◆ WHAT YOU HAVE TO DO ◆
Print the text lines of every row below word for word, leaving out the pictures.

Stored data entries:
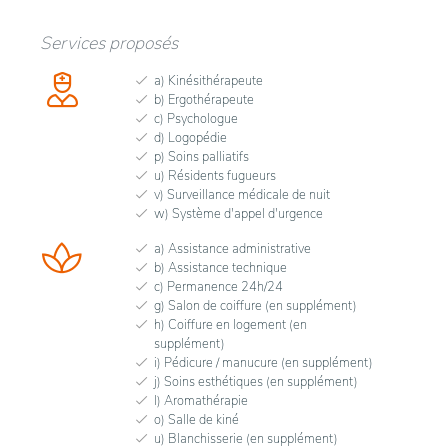
Services proposés
a) Kinésithérapeute
b) Ergothérapeute
c) Psychologue
d) Logopédie
p) Soins palliatifs
u) Résidents fugueurs
v) Surveillance médicale de nuit
w) Système d'appel d'urgence
a) Assistance administrative
b) Assistance technique
c) Permanence 24h/24
g) Salon de coiffure (en supplément)
h) Coiffure en logement (en
supplément)
i) Pédicure / manucure (en supplément)
j) Soins esthétiques (en supplément)
l) Aromathérapie
o) Salle de kiné
u) Blanchisserie (en supplément)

◆ RESPONSE AREA ◆
Services proposés
a) Kinésithérapeute
b) Ergothérapeute
c) Psychologue
d) Logopédie
p) Soins palliatifs
u) Résidents fugueurs
v) Surveillance médicale de nuit
w) Système d'appel d'urgence
a) Assistance administrative
b) Assistance technique
c) Permanence 24h/24
g) Salon de coiffure (en supplément)
h) Coiffure en logement (en
supplément)
i) Pédicure / manucure (en supplément)
j) Soins esthétiques (en supplément)
l) Aromathérapie
o) Salle de kiné
u) Blanchisserie (en supplément)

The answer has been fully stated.